In a 61-page report released by the Human Rights Watch on March 12, 2008, it is stated that about 1 million migrants now make up nearly 90 percent of a construction workforce building the "New Beijing" and Olympic Games-related infrastructure.
The migrants claim that they are forced to work, and lucky if they are paid at all. They can't file complaints against their employers due to lack of Beijing residence permits. Those who protest face threats of sometimes deadly violence.

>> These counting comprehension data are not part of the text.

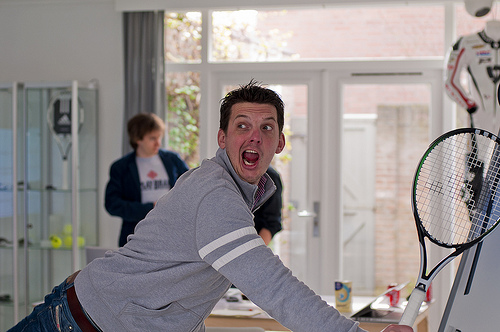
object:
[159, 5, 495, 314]
window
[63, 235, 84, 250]
tennis balls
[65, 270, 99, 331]
belt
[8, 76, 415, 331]
man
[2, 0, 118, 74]
wall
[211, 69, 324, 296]
glass doors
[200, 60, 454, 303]
white frames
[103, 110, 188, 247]
hipster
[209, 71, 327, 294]
doorway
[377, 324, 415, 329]
hand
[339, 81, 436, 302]
large glass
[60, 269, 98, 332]
waist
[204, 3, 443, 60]
large window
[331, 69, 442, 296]
doorway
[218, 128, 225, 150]
human rear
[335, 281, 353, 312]
carton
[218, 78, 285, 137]
dark hair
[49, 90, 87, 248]
items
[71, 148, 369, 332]
gray shirt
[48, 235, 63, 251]
tennis balls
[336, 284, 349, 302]
blue swirl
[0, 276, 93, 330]
man's pants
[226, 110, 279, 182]
man's face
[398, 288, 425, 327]
grip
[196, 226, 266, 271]
stripe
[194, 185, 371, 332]
sleeve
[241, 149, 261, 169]
mouth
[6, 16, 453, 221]
background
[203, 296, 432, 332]
counter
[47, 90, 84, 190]
racket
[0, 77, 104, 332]
case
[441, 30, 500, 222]
outfit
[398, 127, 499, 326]
racket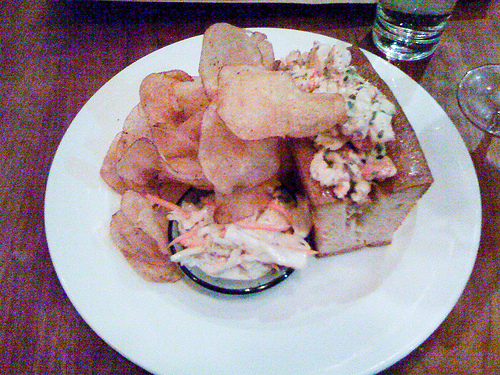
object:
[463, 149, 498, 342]
shadow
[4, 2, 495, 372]
table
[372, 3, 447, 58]
water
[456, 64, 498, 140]
bottom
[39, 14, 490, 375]
plate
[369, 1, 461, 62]
cup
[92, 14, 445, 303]
food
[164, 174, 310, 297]
dish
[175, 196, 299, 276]
coleslaw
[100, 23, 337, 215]
chips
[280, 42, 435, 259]
bun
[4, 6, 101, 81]
brown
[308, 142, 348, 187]
shrimp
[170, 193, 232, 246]
carrot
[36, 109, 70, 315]
edge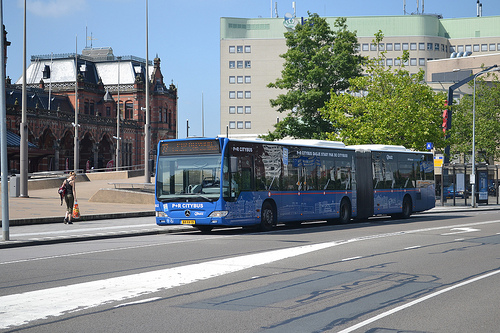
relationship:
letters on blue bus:
[164, 196, 212, 212] [154, 137, 436, 231]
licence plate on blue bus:
[181, 220, 196, 225] [154, 137, 436, 231]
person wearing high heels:
[58, 171, 78, 224] [62, 218, 72, 225]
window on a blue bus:
[157, 152, 229, 202] [154, 137, 436, 231]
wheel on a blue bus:
[242, 198, 278, 232] [154, 137, 436, 231]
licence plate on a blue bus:
[181, 220, 196, 225] [154, 137, 436, 231]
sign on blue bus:
[150, 137, 220, 153] [154, 137, 436, 231]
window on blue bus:
[151, 152, 225, 204] [154, 137, 436, 231]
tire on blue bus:
[243, 198, 278, 232] [154, 137, 436, 231]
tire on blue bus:
[328, 196, 352, 225] [154, 137, 436, 231]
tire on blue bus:
[391, 193, 412, 220] [154, 137, 436, 231]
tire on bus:
[331, 188, 357, 225] [159, 130, 471, 239]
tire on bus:
[239, 191, 295, 232] [159, 130, 471, 239]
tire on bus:
[388, 180, 437, 236] [159, 130, 471, 239]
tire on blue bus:
[335, 190, 364, 230] [154, 137, 436, 231]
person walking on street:
[58, 171, 78, 224] [0, 167, 182, 267]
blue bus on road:
[154, 137, 436, 231] [120, 223, 345, 317]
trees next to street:
[257, 9, 499, 159] [2, 202, 499, 332]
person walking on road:
[58, 171, 78, 224] [278, 247, 498, 325]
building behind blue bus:
[10, 30, 184, 190] [154, 137, 436, 231]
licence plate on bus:
[170, 210, 210, 237] [161, 140, 436, 223]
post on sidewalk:
[465, 61, 499, 212] [421, 164, 499, 204]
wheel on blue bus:
[255, 195, 279, 231] [154, 137, 436, 231]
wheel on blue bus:
[328, 191, 357, 227] [154, 137, 436, 231]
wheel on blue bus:
[397, 190, 419, 221] [154, 137, 436, 231]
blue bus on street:
[154, 137, 436, 231] [2, 202, 499, 332]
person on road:
[55, 168, 82, 225] [64, 230, 468, 330]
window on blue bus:
[373, 162, 435, 190] [154, 137, 436, 231]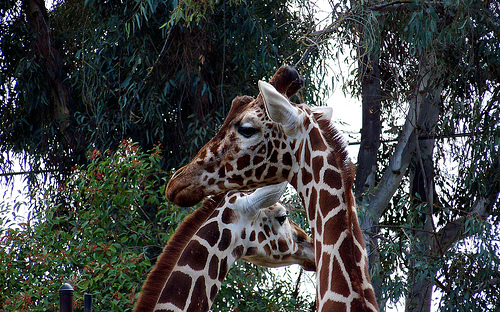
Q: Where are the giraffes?
A: Next to the trees.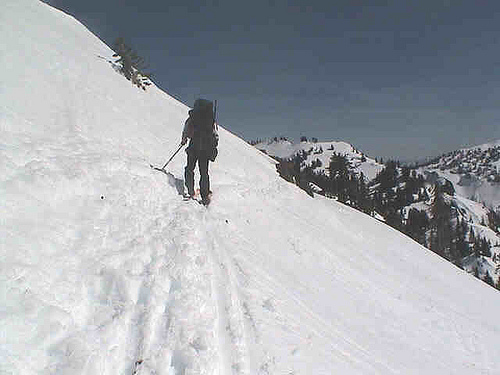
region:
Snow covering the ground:
[237, 321, 291, 373]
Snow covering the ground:
[270, 133, 315, 183]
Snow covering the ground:
[307, 131, 352, 171]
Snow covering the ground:
[345, 132, 397, 184]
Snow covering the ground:
[389, 144, 426, 193]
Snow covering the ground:
[427, 150, 479, 225]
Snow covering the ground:
[343, 228, 417, 303]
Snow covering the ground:
[425, 235, 471, 359]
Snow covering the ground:
[35, 184, 74, 253]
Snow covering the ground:
[130, 277, 262, 345]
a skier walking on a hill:
[156, 85, 233, 218]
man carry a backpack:
[160, 83, 230, 213]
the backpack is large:
[179, 92, 220, 162]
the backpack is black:
[181, 92, 221, 159]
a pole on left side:
[152, 135, 187, 172]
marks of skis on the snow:
[92, 186, 272, 367]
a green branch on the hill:
[101, 27, 152, 97]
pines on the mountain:
[260, 110, 497, 285]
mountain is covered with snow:
[236, 102, 496, 279]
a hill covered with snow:
[5, 0, 485, 370]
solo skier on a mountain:
[161, 82, 227, 218]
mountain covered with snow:
[280, 110, 456, 220]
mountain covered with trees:
[302, 120, 453, 230]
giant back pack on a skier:
[187, 95, 214, 156]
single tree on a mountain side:
[107, 21, 157, 98]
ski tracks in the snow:
[110, 200, 267, 374]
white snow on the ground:
[276, 254, 355, 320]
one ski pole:
[153, 131, 186, 173]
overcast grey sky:
[247, 36, 317, 77]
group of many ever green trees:
[285, 133, 457, 258]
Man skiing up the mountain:
[156, 93, 247, 203]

Workers told Human Rights Watch they work every day without break, that they are sometimes woken and ordered to get up and work in the middle of the night. Only available to legally registered urban residents; the migrants get no medical services while working hazardous construction with no insurance.
Come pay-day, project bosses claim they are busy or that ‘the money hasn’t arrived yet’. Some workers end up with less than 20 Yuan (US$2.67) per day, while being deducted eight Yuan (US$1.07) per day for living costs.
Others have their salaries withheld for up to a year and then are offered a low lump-sum. Others again get no pay at all.
Enjoy the free lunch
"The Chinese government is all talk and no action when it comes to delivering meaningful protection and social services for migrant construction workers," said Sophie Richardson, Asia advocacy director at the Human Rights Watch.
The Olympic movement reportedly prides itself on its dedication to ‘fundamental universal ethical principles.’ Fundamental international human rights are clearly not part of it.
When we reach for that cheap product made in China, we should whisper a prayer for Wang. When the politicians, athletes and journalists enter the flashy grounds of the Olympic village in a few months time; they should remember that at least six workers have died building it, while one group of Chinese migrant workers told Human Rights Watch their employer refused to pay for work performed between April 2006 and November 2006. In March 2007, the workers still had not been paid.